Functional Assay #4ANT

(Cerep, Catalog reference 758-49b; WILSON, R.J., et al., ibid.) [000162] Evaluation of the antagonist activity of compounds at the human EP ₄ receptor in transfected CHO cells, determined by measuring their effects on agonist-induced cAMP production using the HTRF detection method. [000163] The cells are suspended in HBSS buffer (Invitrogen) complemented with HEPES 20 mM (pH 7.4) and 500 μM IBMX, then distributed in microplates at a density of 2.10 ⁴ cells/well and preincubated for 5 minutes at room temperature in the absence (control) or presence of the test compound or the reference antagonist.

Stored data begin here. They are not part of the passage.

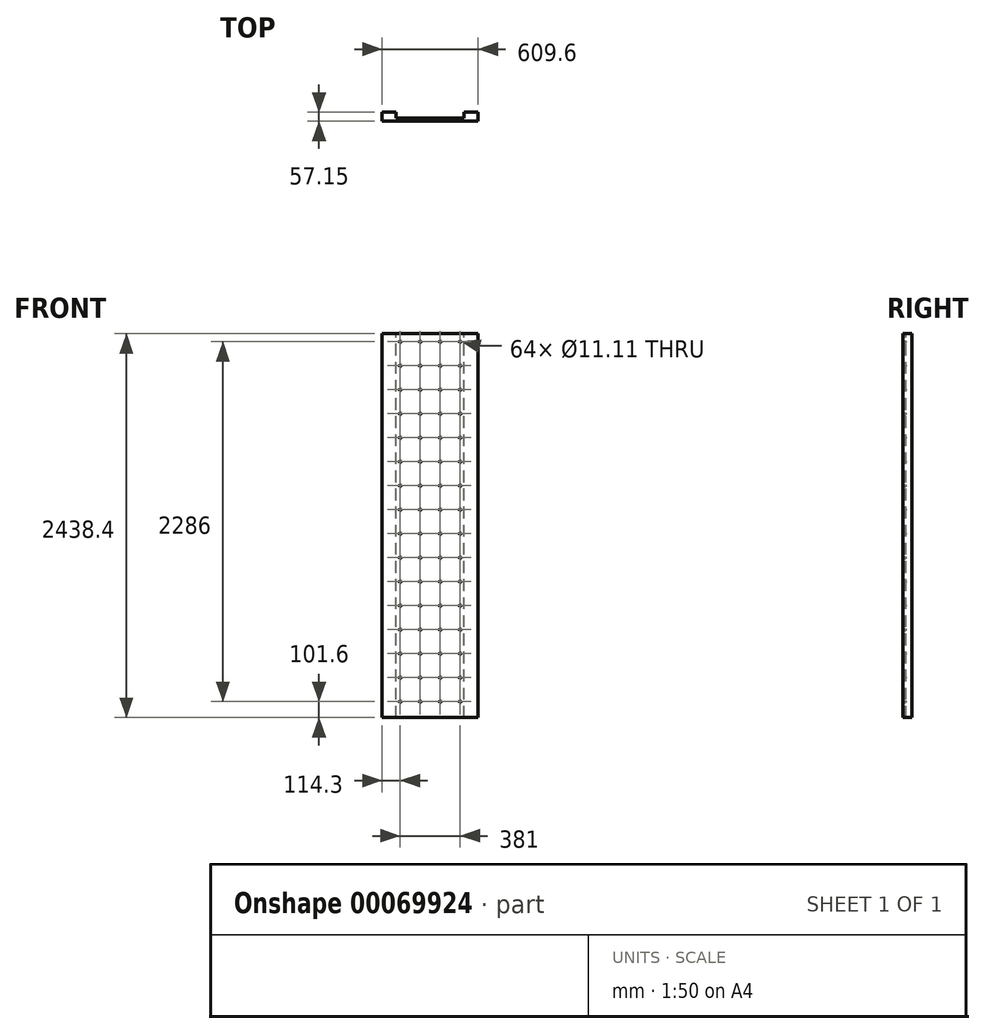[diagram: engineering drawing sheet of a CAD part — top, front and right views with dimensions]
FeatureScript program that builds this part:
annotation { "Feature Type Name" : "Feature", "Feature Type Description" : "" }
export const myFeature = defineFeature(function(context is Context, id is Id, definition is map)
    precondition{}
    {
        {
            var Q0;
            Q0=qCreatedBy(makeId("Front.planeOp"),FACE);
            var sketch = newSketch(context, id + "F0", { "sketchPlane" : qUnion([Q0])});
            skLineSegment(sketch, "E0.bottom", {"start": v(304.8, 609.6) * mm, "end": v(-304.8, 609.6) * mm});
            skLineSegment(sketch, "E0.top", {"start": v(304.8, -609.6) * mm, "end": v(-304.8, -609.6) * mm});
            skLineSegment(sketch, "E0.left", {"start": v(304.8, 609.6) * mm, "end": v(304.8, -609.6) * mm});
            skLineSegment(sketch, "E0.right", {"start": v(-304.8, 609.6) * mm, "end": v(-304.8, -609.6) * mm});
            skPoint(sketch, "E0.middle", {"position": v(0, 0) * mm});
            skLineSegment(sketch, "E1.top", {"start": v(304.8, 1828.8) * mm, "end": v(-304.8, 1828.8) * mm});
            skLineSegment(sketch, "E1.left", {"start": v(304.8, 609.6) * mm, "end": v(304.8, 1828.8) * mm});
            skLineSegment(sketch, "E1.right", {"start": v(-304.8, 609.6) * mm, "end": v(-304.8, 1828.8) * mm});
            skPoint(sketch, "E1.middle", {"position": v(0, 1219.2) * mm});
            skSolve(sketch);
        }
        {
            var Q0;
            Q0 = qSketchRegion(id + "F0", true);
            extrude(context, id + "F1", {"entities" : qUnion([Q0]), "depth" : 19.05 * mm, "offsetDistance" : 25.4 * mm});
        }
        {
            var Q0;
            Q0=makeQuery(id+"F1.opExtrude","SWEPT_FACE",FACE,{"disambiguationData":[OSD([sQuery(id+"F0.wireOp",EDGE,"E1.top")])]});
            var sketch = newSketch(context, id + "F2", { "sketchPlane" : qUnion([Q0])});
            skLineSegment(sketch, "E2.bottom", {"start": v(304.8, 0) * mm, "end": v(215.9, 0) * mm});
            skLineSegment(sketch, "E2.top", {"start": v(304.8, 38.1) * mm, "end": v(215.9, 38.1) * mm});
            skLineSegment(sketch, "E2.left", {"start": v(304.8, 0) * mm, "end": v(304.8, 38.1) * mm});
            skLineSegment(sketch, "E2.right", {"start": v(215.9, 0) * mm, "end": v(215.9, 38.1) * mm});
            skLineSegment(sketch, "E3.bottom", {"start": v(-304.8, 0) * mm, "end": v(-215.9, 0) * mm});
            skLineSegment(sketch, "E3.top", {"start": v(-304.8, 38.1) * mm, "end": v(-215.9, 38.1) * mm});
            skLineSegment(sketch, "E3.left", {"start": v(-304.8, 0) * mm, "end": v(-304.8, 38.1) * mm});
            skLineSegment(sketch, "E3.right", {"start": v(-215.9, 0) * mm, "end": v(-215.9, 38.1) * mm});
            skSolve(sketch);
        }
        {
            var Q0;
            Q0 = qSketchRegion(id + "F2", true);
            extrude(context, id + "F3", {"entities" : qUnion([Q0]), "oppositeDirection" : true, "depth" : 1219.2 * mm, "offsetDistance" : 25.4 * mm});
        }
        {
            var Q0;
            Q0 = qSketchRegion(id + "F2", true);
            extrude(context, id + "F4", {"entities" : qUnion([Q0]), "oppositeDirection" : true, "depth" : 2438.4 * mm, "offsetDistance" : 25.4 * mm, "hasSecondDirection" : true, "secondDirectionOppositeDirection" : true, "secondDirectionDepth" : 1219.2 * mm});
        }
        {
            var Q0;
            Q0=makeQuery(id+"F1.opExtrude","SWEPT_BODY",BODY,{"disambiguationData":[OSD([sQuery(id+"F0.wireOp",EDGE,"E0.top"),sQuery(id+"F0.wireOp",EDGE,"E0.left"),sQuery(id+"F0.wireOp",EDGE,"E0.right"),sQuery(id+"F0.wireOp",EDGE,"E1.top"),sQuery(id+"F0.wireOp",EDGE,"E1.left"),sQuery(id+"F0.wireOp",EDGE,"E1.right")])]});
            var Q1;
            Q1=makeQuery(id+"F3.opExtrude","SWEPT_BODY",BODY,{"disambiguationData":[OSD([sQuery(id+"F2.wireOp",EDGE,"E3.bottom"),sQuery(id+"F2.wireOp",EDGE,"E3.top"),sQuery(id+"F2.wireOp",EDGE,"E3.left"),sQuery(id+"F2.wireOp",EDGE,"E3.right")])]});
            var Q2;
            Q2=makeQuery(id+"F3.opExtrude","SWEPT_BODY",BODY,{"disambiguationData":[OSD([sQuery(id+"F2.wireOp",EDGE,"E2.bottom"),sQuery(id+"F2.wireOp",EDGE,"E2.top"),sQuery(id+"F2.wireOp",EDGE,"E2.left"),sQuery(id+"F2.wireOp",EDGE,"E2.right")])]});
            var Q3;
            Q3=makeQuery(id+"F4.opExtrude","SWEPT_BODY",BODY,{"disambiguationData":[OSD([sQuery(id+"F2.wireOp",EDGE,"E2.bottom"),sQuery(id+"F2.wireOp",EDGE,"E2.top"),sQuery(id+"F2.wireOp",EDGE,"E2.left"),sQuery(id+"F2.wireOp",EDGE,"E2.right")])]});
            var Q4;
            Q4=makeQuery(id+"F4.opExtrude","SWEPT_BODY",BODY,{"disambiguationData":[OSD([sQuery(id+"F2.wireOp",EDGE,"E3.bottom"),sQuery(id+"F2.wireOp",EDGE,"E3.top"),sQuery(id+"F2.wireOp",EDGE,"E3.left"),sQuery(id+"F2.wireOp",EDGE,"E3.right")])]});
            booleanBodies(context, id + "F5", {"operationType" : BooleanOperationType.UNION, "tools" : qUnion([Q0, Q1, Q2, Q3, Q4])});
        }
        {
            var Q0;
            Q0=makeQuery(id+"F1.opExtrude","CAP_FACE",FACE,{"disambiguationData":[OSD([sQuery(id+"F0.wireOp",EDGE,"E0.top"),sQuery(id+"F0.wireOp",EDGE,"E0.left"),sQuery(id+"F0.wireOp",EDGE,"E0.right"),sQuery(id+"F0.wireOp",EDGE,"E1.top"),sQuery(id+"F0.wireOp",EDGE,"E1.left"),sQuery(id+"F0.wireOp",EDGE,"E1.right")])],"isStart":true});
            var sketch = newSketch(context, id + "F6", { "sketchPlane" : qUnion([Q0])});
            skCircle(sketch, "E4", {"center": v(-190.5, 1778) * mm, "radius": 5.56 * mm});
            skCircle(sketch, "E5.0.1.0", {"center": v(-190.5, 1625.6) * mm, "radius": 5.56 * mm});
            skCircle(sketch, "E5.0.2.0", {"center": v(-190.5, 1473.2) * mm, "radius": 5.56 * mm});
            skCircle(sketch, "E5.0.3.0", {"center": v(-190.5, 1320.8) * mm, "radius": 5.56 * mm});
            skCircle(sketch, "E5.0.4.0", {"center": v(-190.5, 1168.4) * mm, "radius": 5.56 * mm});
            skCircle(sketch, "E5.1.0.0", {"center": v(-63.5, 1778) * mm, "radius": 5.56 * mm});
            skCircle(sketch, "E5.1.1.0", {"center": v(-63.5, 1625.6) * mm, "radius": 5.56 * mm});
            skCircle(sketch, "E5.1.2.0", {"center": v(-63.5, 1473.2) * mm, "radius": 5.56 * mm});
            skCircle(sketch, "E5.1.3.0", {"center": v(-63.5, 1320.8) * mm, "radius": 5.56 * mm});
            skCircle(sketch, "E5.1.4.0", {"center": v(-63.5, 1168.4) * mm, "radius": 5.56 * mm});
            skCircle(sketch, "E5.2.0.0", {"center": v(63.5, 1778) * mm, "radius": 5.56 * mm});
            skCircle(sketch, "E5.2.1.0", {"center": v(63.5, 1625.6) * mm, "radius": 5.56 * mm});
            skCircle(sketch, "E5.2.2.0", {"center": v(63.5, 1473.2) * mm, "radius": 5.56 * mm});
            skCircle(sketch, "E5.2.3.0", {"center": v(63.5, 1320.8) * mm, "radius": 5.56 * mm});
            skCircle(sketch, "E5.2.4.0", {"center": v(63.5, 1168.4) * mm, "radius": 5.56 * mm});
            skLineSegment(sketch, "E5.direction1", {"start": v(-190.5, 1778) * mm, "end": v(-63.5, 1778) * mm, "construction": true});
            skLineSegment(sketch, "E5.direction2", {"start": v(-190.5, 1778) * mm, "end": v(-190.5, 1625.6) * mm, "construction": true});
            skCircle(sketch, "E6.0.3.0", {"center": v(190.5, 1778) * mm, "radius": 5.56 * mm});
            skCircle(sketch, "E6.0.3.1", {"center": v(190.5, 1625.6) * mm, "radius": 5.56 * mm});
            skCircle(sketch, "E6.0.3.2", {"center": v(190.5, 1473.2) * mm, "radius": 5.56 * mm});
            skCircle(sketch, "E6.0.3.3", {"center": v(190.5, 1320.8) * mm, "radius": 5.56 * mm});
            skCircle(sketch, "E6.0.3.4", {"center": v(190.5, 1168.4) * mm, "radius": 5.56 * mm});
            skCircle(sketch, "E7.0.0.5", {"center": v(-190.5, 1016) * mm, "radius": 5.56 * mm});
            skCircle(sketch, "E7.0.0.6", {"center": v(-190.5, 863.6) * mm, "radius": 5.56 * mm});
            skCircle(sketch, "E7.0.0.7", {"center": v(-190.5, 711.2) * mm, "radius": 5.56 * mm});
            skCircle(sketch, "E7.0.0.8", {"center": v(-190.5, 558.8) * mm, "radius": 5.56 * mm});
            skCircle(sketch, "E7.0.0.9", {"center": v(-190.5, 406.4) * mm, "radius": 5.56 * mm});
            skCircle(sketch, "E7.0.0.10", {"center": v(-190.5, 254) * mm, "radius": 5.56 * mm});
            skCircle(sketch, "E7.0.0.11", {"center": v(-190.5, 101.6) * mm, "radius": 5.56 * mm});
            skCircle(sketch, "E7.0.0.12", {"center": v(-190.5, -50.8) * mm, "radius": 5.56 * mm});
            skCircle(sketch, "E7.0.0.13", {"center": v(-190.5, -203.2) * mm, "radius": 5.56 * mm});
            skCircle(sketch, "E7.0.0.14", {"center": v(-190.5, -355.6) * mm, "radius": 5.56 * mm});
            skCircle(sketch, "E7.0.1.5", {"center": v(-63.5, 1016) * mm, "radius": 5.56 * mm});
            skCircle(sketch, "E7.0.1.6", {"center": v(-63.5, 863.6) * mm, "radius": 5.56 * mm});
            skCircle(sketch, "E7.0.1.7", {"center": v(-63.5, 711.2) * mm, "radius": 5.56 * mm});
            skCircle(sketch, "E7.0.1.8", {"center": v(-63.5, 558.8) * mm, "radius": 5.56 * mm});
            skCircle(sketch, "E7.0.1.9", {"center": v(-63.5, 406.4) * mm, "radius": 5.56 * mm});
            skCircle(sketch, "E7.0.1.10", {"center": v(-63.5, 254) * mm, "radius": 5.56 * mm});
            skCircle(sketch, "E7.0.1.11", {"center": v(-63.5, 101.6) * mm, "radius": 5.56 * mm});
            skCircle(sketch, "E7.0.1.12", {"center": v(-63.5, -50.8) * mm, "radius": 5.56 * mm});
            skCircle(sketch, "E7.0.1.13", {"center": v(-63.5, -203.2) * mm, "radius": 5.56 * mm});
            skCircle(sketch, "E7.0.1.14", {"center": v(-63.5, -355.6) * mm, "radius": 5.56 * mm});
            skCircle(sketch, "E7.0.2.5", {"center": v(63.5, 1016) * mm, "radius": 5.56 * mm});
            skCircle(sketch, "E7.0.2.6", {"center": v(63.5, 863.6) * mm, "radius": 5.56 * mm});
            skCircle(sketch, "E7.0.2.7", {"center": v(63.5, 711.2) * mm, "radius": 5.56 * mm});
            skCircle(sketch, "E7.0.2.8", {"center": v(63.5, 558.8) * mm, "radius": 5.56 * mm});
            skCircle(sketch, "E7.0.2.9", {"center": v(63.5, 406.4) * mm, "radius": 5.56 * mm});
            skCircle(sketch, "E7.0.2.10", {"center": v(63.5, 254) * mm, "radius": 5.56 * mm});
            skCircle(sketch, "E7.0.2.11", {"center": v(63.5, 101.6) * mm, "radius": 5.56 * mm});
            skCircle(sketch, "E7.0.2.12", {"center": v(63.5, -50.8) * mm, "radius": 5.56 * mm});
            skCircle(sketch, "E7.0.2.13", {"center": v(63.5, -203.2) * mm, "radius": 5.56 * mm});
            skCircle(sketch, "E7.0.2.14", {"center": v(63.5, -355.6) * mm, "radius": 5.56 * mm});
            skCircle(sketch, "E7.0.3.5", {"center": v(190.5, 1016) * mm, "radius": 5.56 * mm});
            skCircle(sketch, "E7.0.3.6", {"center": v(190.5, 863.6) * mm, "radius": 5.56 * mm});
            skCircle(sketch, "E7.0.3.7", {"center": v(190.5, 711.2) * mm, "radius": 5.56 * mm});
            skCircle(sketch, "E7.0.3.8", {"center": v(190.5, 558.8) * mm, "radius": 5.56 * mm});
            skCircle(sketch, "E7.0.3.9", {"center": v(190.5, 406.4) * mm, "radius": 5.56 * mm});
            skCircle(sketch, "E7.0.3.10", {"center": v(190.5, 254) * mm, "radius": 5.56 * mm});
            skCircle(sketch, "E7.0.3.11", {"center": v(190.5, 101.6) * mm, "radius": 5.56 * mm});
            skCircle(sketch, "E7.0.3.12", {"center": v(190.5, -50.8) * mm, "radius": 5.56 * mm});
            skCircle(sketch, "E7.0.3.13", {"center": v(190.5, -203.2) * mm, "radius": 5.56 * mm});
            skCircle(sketch, "E7.0.3.14", {"center": v(190.5, -355.6) * mm, "radius": 5.56 * mm});
            skCircle(sketch, "E8.0.0.15", {"center": v(-190.5, -508) * mm, "radius": 5.56 * mm});
            skCircle(sketch, "E8.0.1.15", {"center": v(-63.5, -508) * mm, "radius": 5.56 * mm});
            skCircle(sketch, "E8.0.2.15", {"center": v(63.5, -508) * mm, "radius": 5.56 * mm});
            skCircle(sketch, "E8.0.3.15", {"center": v(190.5, -508) * mm, "radius": 5.56 * mm});
            skSolve(sketch);
        }
        {
            var Q0;
            Q0 = qSketchRegion(id + "F6", true);
            extrude(context, id + "F7", {"entities" : qUnion([Q0]), "operationType" : NewBodyOperationType.REMOVE, "endBound" : BoundingType.THROUGH_ALL, "oppositeDirection" : true, "depth" : 25.4 * mm, "offsetDistance" : 25.4 * mm});
        }
    });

[000164] Thereafter, the reference agonist PGE ₂ is added at a final concentration of 10 nM. For basal control measurements, separate assay wells do not contain PGE ₂ . Following 10 minutes incubation at room temperature, the cells are lysed and the fluorescence acceptor (D2-labeled cAMP) and fluorescence donor (anti-cAMP antibody labeled with europium cryptate) are added. After 60 minutes at room temperature, the fluorescence transfer is measured at λex=337 nm and λem=620 and 665 nm using a microplate reader (Rubystar, BMG). The cAMP concentration is determined by dividing the signal measured at 665 nm by that measured at 620 nm (ratio). The results are expressed as a percent inhibition of the control response to 10 nM PGE ₂ . There is no standard reference antagonist for this assay.